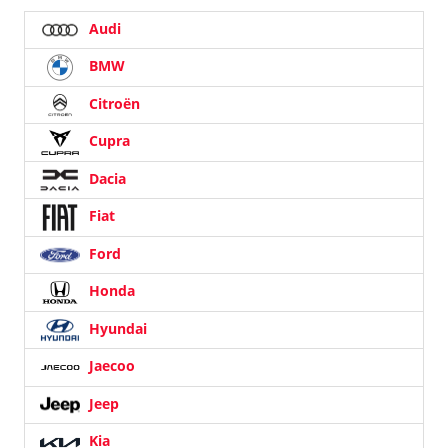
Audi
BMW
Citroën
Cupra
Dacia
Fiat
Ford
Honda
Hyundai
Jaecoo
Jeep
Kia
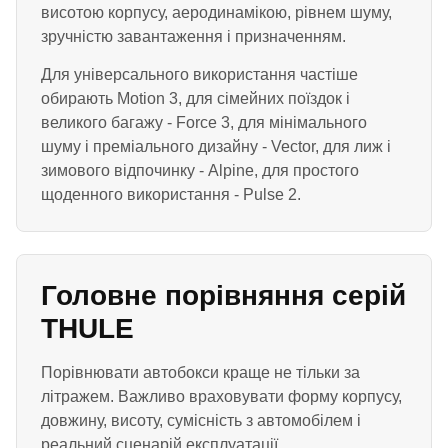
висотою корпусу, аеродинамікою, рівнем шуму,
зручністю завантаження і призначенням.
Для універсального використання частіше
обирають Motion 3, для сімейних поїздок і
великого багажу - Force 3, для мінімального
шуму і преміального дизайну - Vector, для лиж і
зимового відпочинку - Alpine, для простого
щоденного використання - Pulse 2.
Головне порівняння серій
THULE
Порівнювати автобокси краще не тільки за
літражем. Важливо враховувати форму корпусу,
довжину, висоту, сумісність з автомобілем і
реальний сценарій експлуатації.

::::::

» TASK TO COMPLETE:
Leaving the pictures aside, transcribe the entire listing exactly.

» TASK SOLUTION:
Audi
BMW
Citroën
Cupra
Dacia
Fiat
Ford
Honda
Hyundai
Jaecoo
Jeep
Kia
висотою корпусу, аеродинамікою, рівнем шуму,
зручністю завантаження і призначенням.
Для універсального використання частіше
обирають Motion 3, для сімейних поїздок і
великого багажу - Force 3, для мінімального
шуму і преміального дизайну - Vector, для лиж і
зимового відпочинку - Alpine, для простого
щоденного використання - Pulse 2.
Головне порівняння серій
THULE
Порівнювати автобокси краще не тільки за
літражем. Важливо враховувати форму корпусу,
довжину, висоту, сумісність з автомобілем і
реальний сценарій експлуатації.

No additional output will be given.